Vous avez joué en 2014 dans Le Monde de Fred, un film dans lequel vous incarnez un journaliste sportif et réalisateur frustré, qui enchaîne des portraits de joueurs de football sans grand intérêt. Ça fait beaucoup de points communs avec votre parcours, dans quelle mesure vous en êtes-vous inspiré ? Le cinéma croise cette histoire, une fois de plus. J’étais à Munich, en train d’interviewer Ribéry et je sais plus qui pour ces portraits à la télé…

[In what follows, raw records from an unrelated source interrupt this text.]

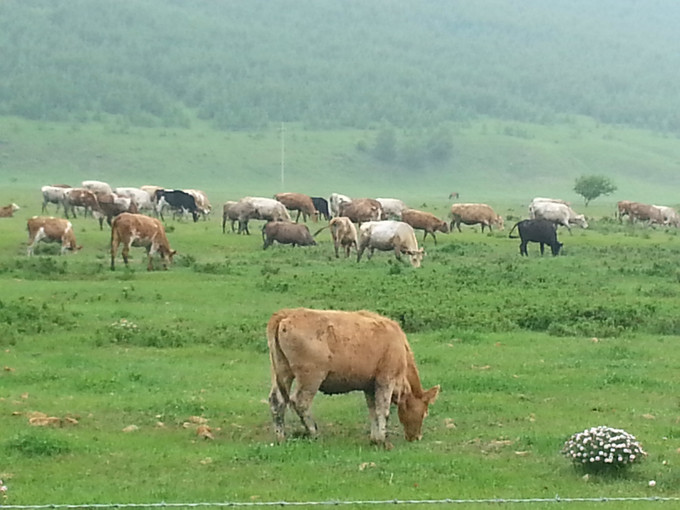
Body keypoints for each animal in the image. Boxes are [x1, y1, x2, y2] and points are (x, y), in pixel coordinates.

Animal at [266, 306, 440, 446]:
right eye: (425, 412)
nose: (416, 437)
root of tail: (286, 314)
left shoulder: (369, 385)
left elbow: (373, 410)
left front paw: (375, 438)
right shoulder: (385, 379)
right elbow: (383, 410)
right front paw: (383, 440)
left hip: (282, 372)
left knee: (277, 401)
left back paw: (280, 436)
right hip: (310, 377)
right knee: (300, 402)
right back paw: (314, 433)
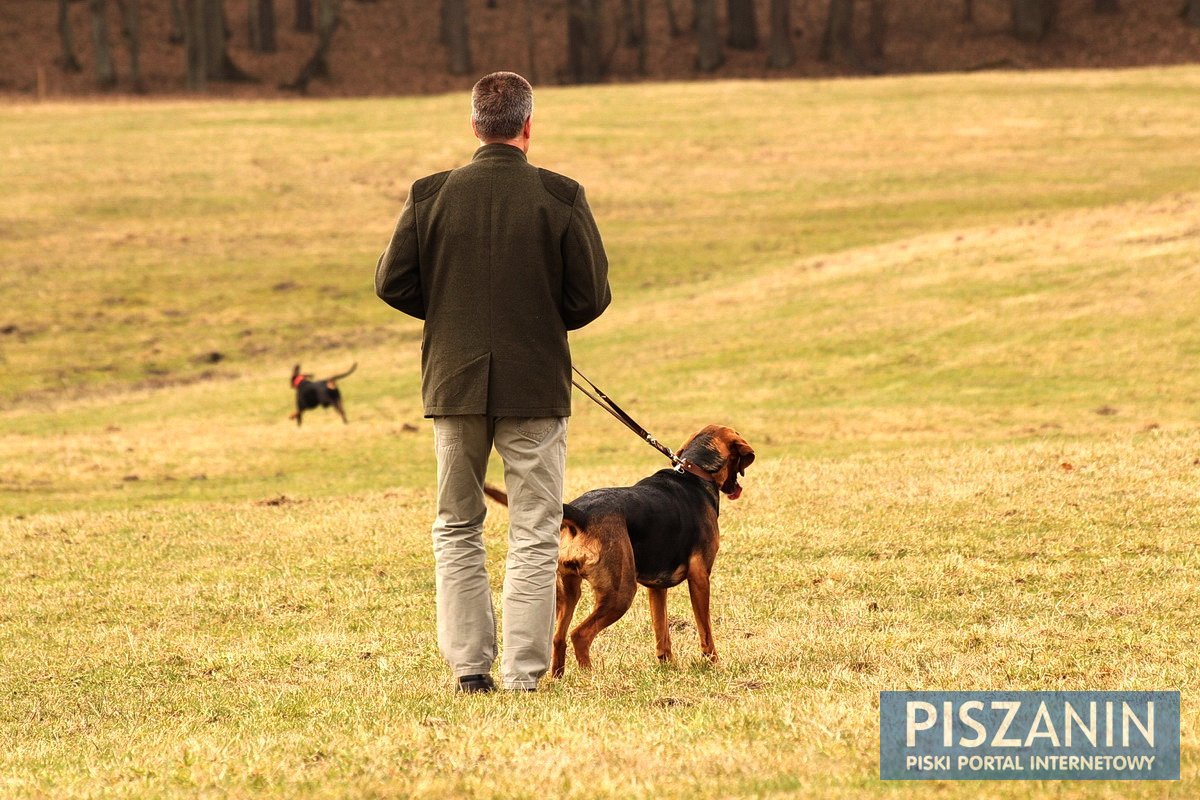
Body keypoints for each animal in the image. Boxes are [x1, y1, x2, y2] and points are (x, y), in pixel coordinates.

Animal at [480, 422, 748, 681]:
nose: (737, 488)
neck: (695, 471)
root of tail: (582, 513)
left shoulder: (656, 587)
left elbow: (661, 631)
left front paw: (668, 666)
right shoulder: (700, 578)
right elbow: (705, 629)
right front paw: (713, 664)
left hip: (568, 591)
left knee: (559, 637)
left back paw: (557, 679)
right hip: (620, 593)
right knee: (580, 635)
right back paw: (590, 677)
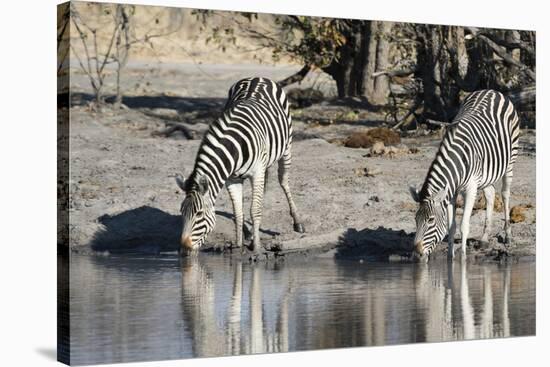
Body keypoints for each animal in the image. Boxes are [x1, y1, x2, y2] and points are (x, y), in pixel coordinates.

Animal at [176, 77, 306, 256]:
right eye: (181, 212)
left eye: (199, 214)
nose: (184, 250)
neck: (234, 149)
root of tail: (257, 77)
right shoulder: (232, 179)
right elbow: (238, 213)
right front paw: (238, 245)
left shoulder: (257, 172)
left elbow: (254, 210)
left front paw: (256, 247)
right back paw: (251, 231)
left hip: (286, 148)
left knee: (283, 181)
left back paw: (297, 222)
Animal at [410, 90, 520, 260]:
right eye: (416, 219)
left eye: (431, 220)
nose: (417, 255)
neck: (458, 160)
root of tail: (491, 91)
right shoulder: (451, 192)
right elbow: (451, 227)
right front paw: (450, 258)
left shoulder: (470, 188)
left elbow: (464, 226)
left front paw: (463, 258)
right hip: (487, 174)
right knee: (490, 194)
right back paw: (484, 238)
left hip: (510, 162)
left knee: (505, 194)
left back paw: (507, 235)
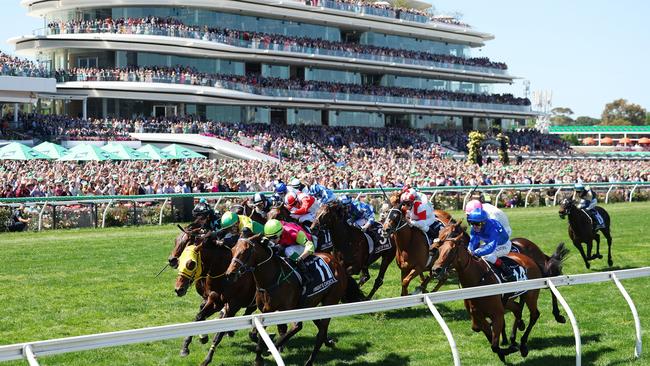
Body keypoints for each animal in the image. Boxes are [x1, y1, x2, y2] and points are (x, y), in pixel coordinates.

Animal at [225, 232, 362, 366]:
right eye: (233, 250)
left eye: (245, 251)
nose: (230, 274)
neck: (272, 279)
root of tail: (336, 263)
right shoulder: (266, 311)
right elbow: (255, 333)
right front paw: (259, 357)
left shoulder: (288, 310)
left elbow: (295, 327)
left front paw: (270, 350)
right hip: (312, 304)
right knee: (319, 326)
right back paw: (328, 342)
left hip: (330, 301)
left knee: (321, 332)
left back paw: (310, 361)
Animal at [430, 220, 548, 364]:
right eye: (440, 249)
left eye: (451, 250)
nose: (435, 269)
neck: (477, 281)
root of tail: (530, 259)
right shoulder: (479, 316)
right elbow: (488, 338)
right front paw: (505, 351)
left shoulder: (497, 314)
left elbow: (494, 344)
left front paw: (509, 349)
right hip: (509, 300)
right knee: (517, 308)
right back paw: (517, 332)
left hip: (531, 294)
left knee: (534, 315)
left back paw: (523, 345)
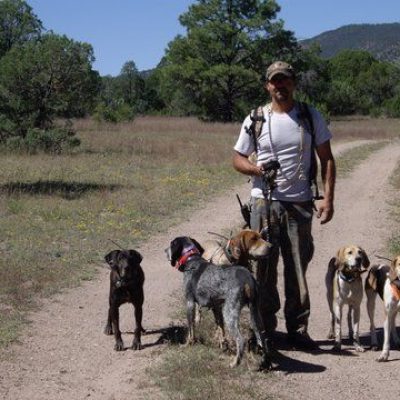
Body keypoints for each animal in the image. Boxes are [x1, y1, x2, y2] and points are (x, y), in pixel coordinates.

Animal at [166, 236, 272, 370]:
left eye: (171, 244)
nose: (165, 251)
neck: (192, 259)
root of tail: (247, 279)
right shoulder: (216, 307)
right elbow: (220, 328)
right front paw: (222, 345)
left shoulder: (189, 303)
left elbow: (191, 329)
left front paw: (187, 344)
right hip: (255, 313)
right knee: (262, 337)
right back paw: (266, 362)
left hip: (229, 312)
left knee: (240, 340)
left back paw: (235, 363)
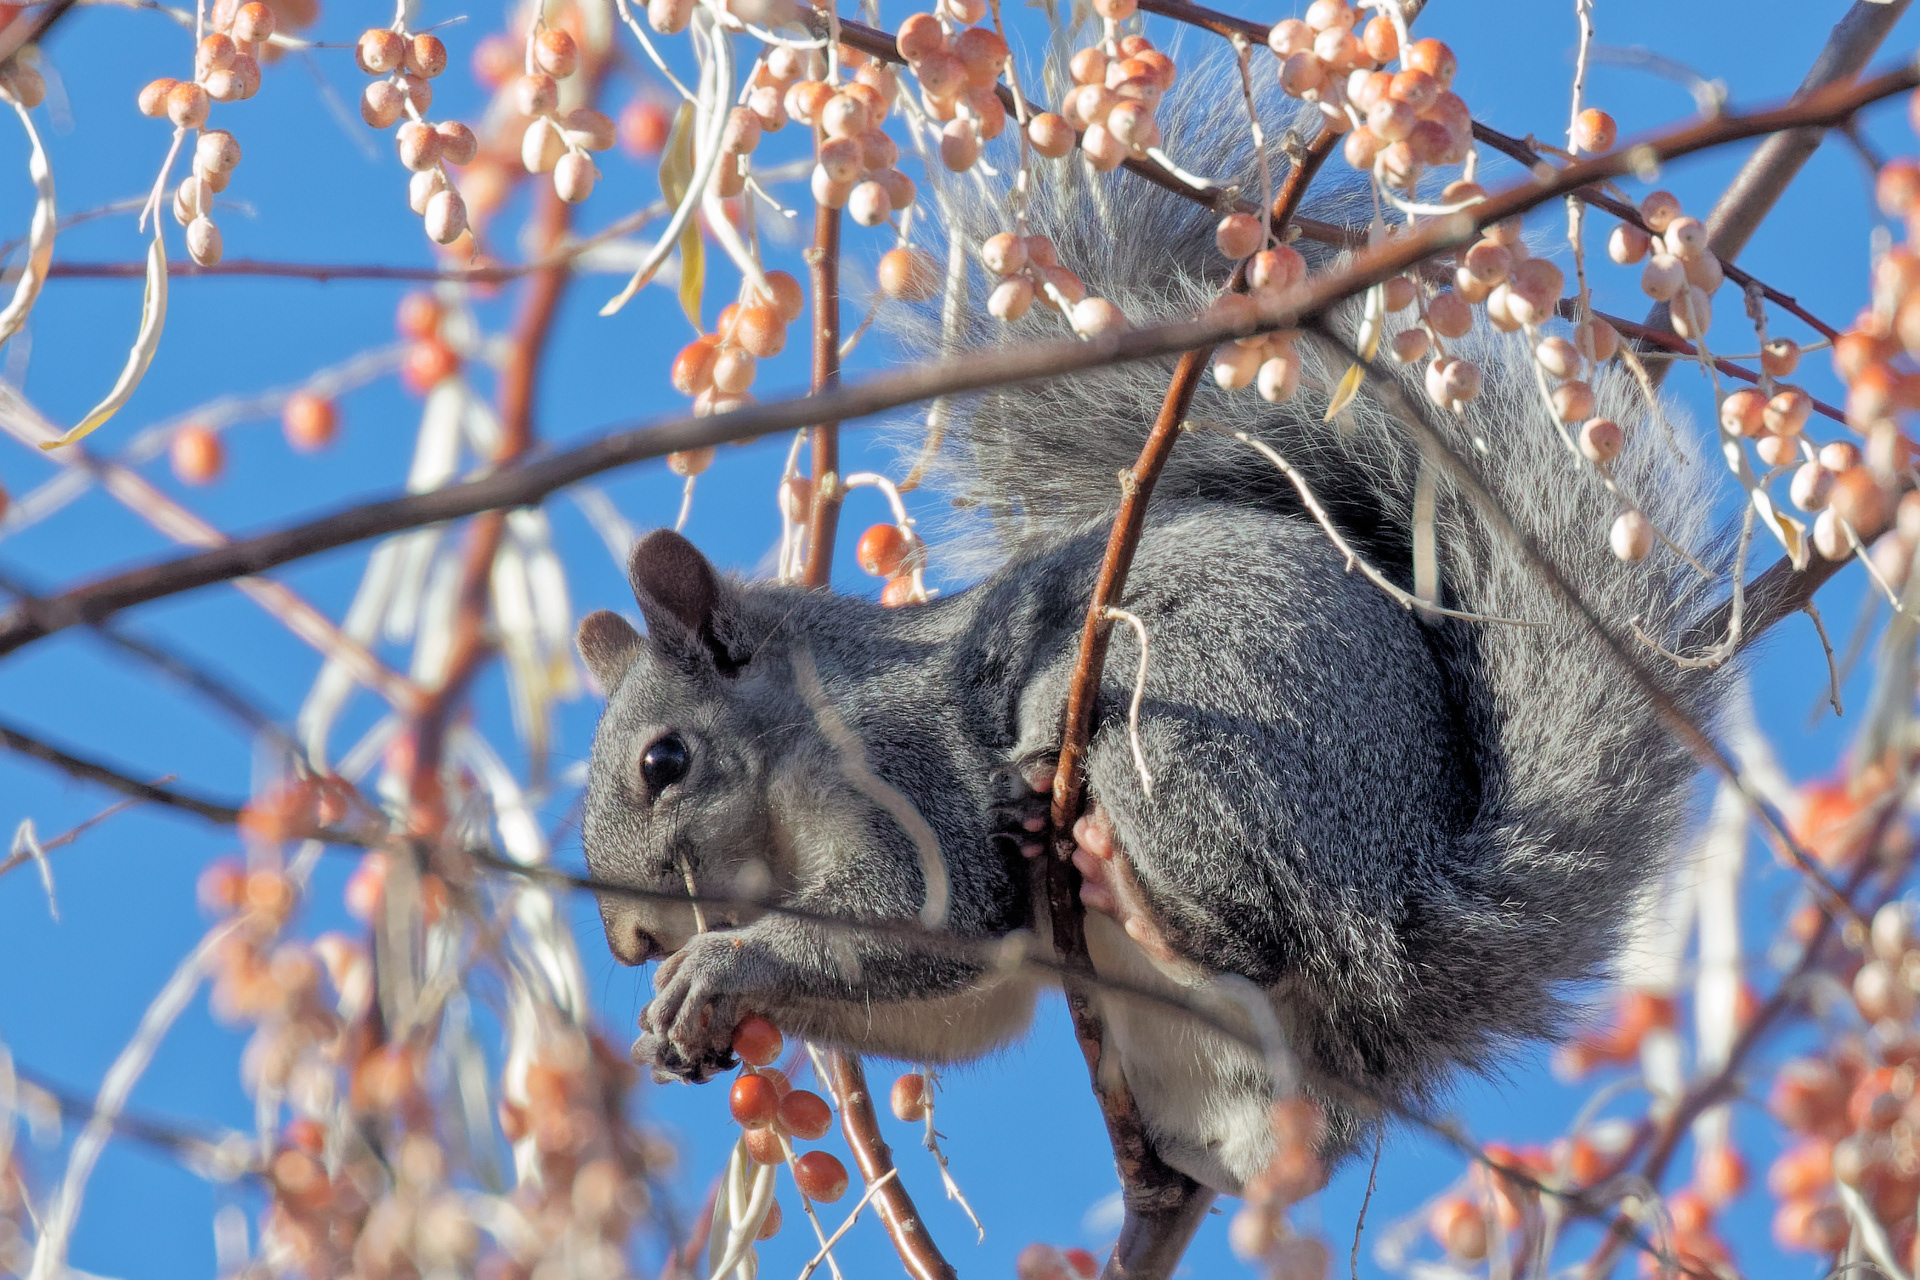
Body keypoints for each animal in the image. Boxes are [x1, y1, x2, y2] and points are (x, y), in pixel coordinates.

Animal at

Et Daniel Van Buyten.Voilà et Daniel. Et une réalisatrice avec qui j’avais déjà travaillé pour Canal+ m’appelle et me dit : « Qu’est-ce que tu fous en Allemagne en train de faire des portraits de joueurs de foot ? » J’étais dans un hôtel pas joyeux. Quand elle m’a posé la question, limite je ne savais plus quoi lui répondre. Le décalage avec mon métier de comédien… donc on a explosé de rire, et je me suis dit que cette abstraction que je venais de ressentir, il faudrait en faire un truc. Bizarrement, je me replaçais moi dans ce que j’avais vécu enfant. C’est-à-dire dans ce grand écart entre le foot et mon univers à moi. Et puis le type qui m’accompagnait, un vrai chef op’ de cinéma, a commencé à faire des images de moi sans me le dire quand je dormais dans le train. Plus tard on était devant la télé à l’hôtel, je lui dis de venir voir un truc incroyable : il y avait une nana avec les seins à moitié à l’air en train d’organiser un jeu, et le fond de l’écran, c’était des balles de tennis jaunes. Le tout en allemand. Et devant l’abstraction de ce spectacle improbable, il est venu filmer ça aussi. Et ça a été le point de départ du Monde de Fred. C’est un film fait de bric et de broc pour lequel j’ai beaucoup de tendresse. Vraiment. Vous êtes un amateur de photos et de peinture, et pourtant vous n’avez pas d’œuvre représentant des footballeurs chez vous. Il n’y a pas une figure dans le foot qui ressort à vos yeux ?J’aimais la folie destructrice de Best. Moi, c’est l’humain que je cherche. Il y avait un joueur, Giorgio Chinaglia, un type qui avait des fusils de chasse. Un grand malade qui a fini sa carrière au Cosmos de New-York. Beau gosse. Mais apparemment un gros connard qui ne pensait qu’à lui, imbu de sa personne… Lui, pour lever les bras, il les levait tout le temps et puis il faisait le tour du terrain, voyez. Puis Garrincha qui a une histoire de dingue, aussi. Et Maradona s’il ne devait en rester qu’un. J’ai une faiblesse pour les cons, et pour les mecs qui mènent un autre combat que celui qu’ils ont à mener.